## Passage provided
Solar panels are meant to cut down on air pollution – but is it possible that air pollution, in turn, can cut down on the effectiveness of solar panels?
A new study published in Energy & Environmental Science suggests that not only can urban-based solar installations be affected by pollution-based haze, but that that effect can be “substantial.”
Ian Marius Peters, a Massachusetts Institute of Technology research scientist, said he was working on solar energy research in Singapore when the city was “engulfed in a foul-smelling cloud of haze so thick that from one side of a street you couldn’t see the buildings on the other side,” according to an MIT press release.
The haze was triggered by forest fires in Indonesia, made worse by atypical wind patterns, and lasted a total of two weeks.
Inspired by the event, together with co-worker Andre Nobre from Cleantech Energy Corp. and other MIT researchers, Peters set out to quantify the impact of pollution-induced haze on urban solar installations.
From Singapore to Delhi, India
The researchers conducted the bulk of their study in Delhi, India, where unlike Singapore, Peters says the pollution is ‘constant.’
“There’s never a day without pollution,” he said.

Dataset entries:

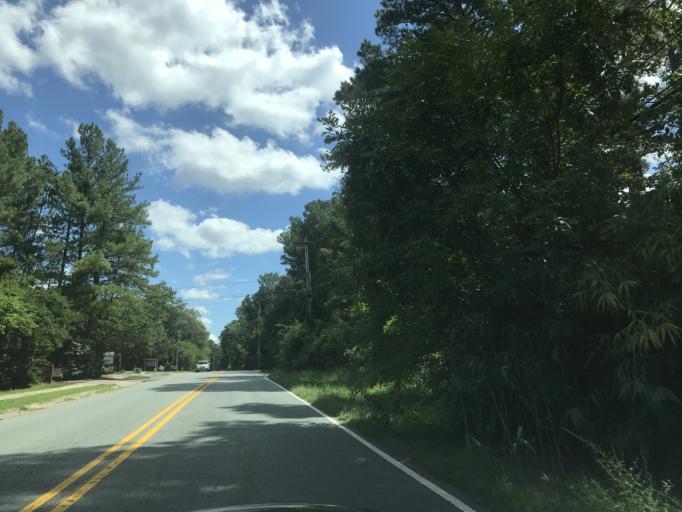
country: US
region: North Carolina
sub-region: Orange County
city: Chapel Hill
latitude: 35.9325
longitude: -79.0172
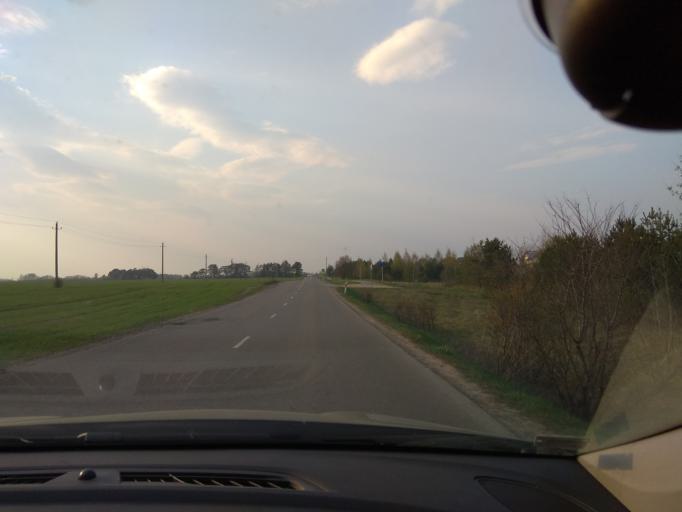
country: LT
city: Grigiskes
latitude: 54.6160
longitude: 25.1177
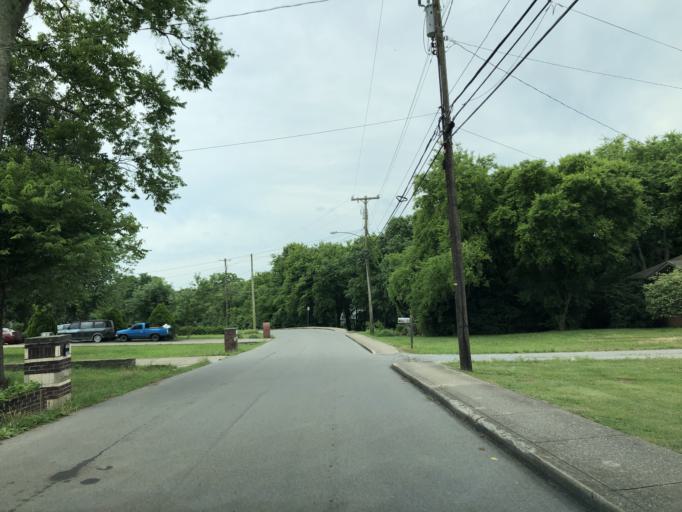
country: US
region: Tennessee
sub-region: Davidson County
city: Goodlettsville
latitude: 36.2902
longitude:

## What this exercise asks
A. List every place name of a country or city in the solar haze article. Leave out names that are only part of an institution's name.
B. Using the solar haze article, mark each statement yes or no and quote the words that decide it: (i) The haze in Singapore lasted two weeks. (ii) Andre Nobre is an MIT researcher. (iii) Most of the study was carried out in Singapore.
The rows aren't needed for anything here.

## Responses to the exercise
A. Singapore, Indonesia, Delhi, India

B.
(i) Yes: "lasted a total of two weeks"
(ii) No: "co-worker Andre Nobre from Cleantech Energy Corp."
(iii) No: "The researchers conducted the bulk of their study in Delhi, India"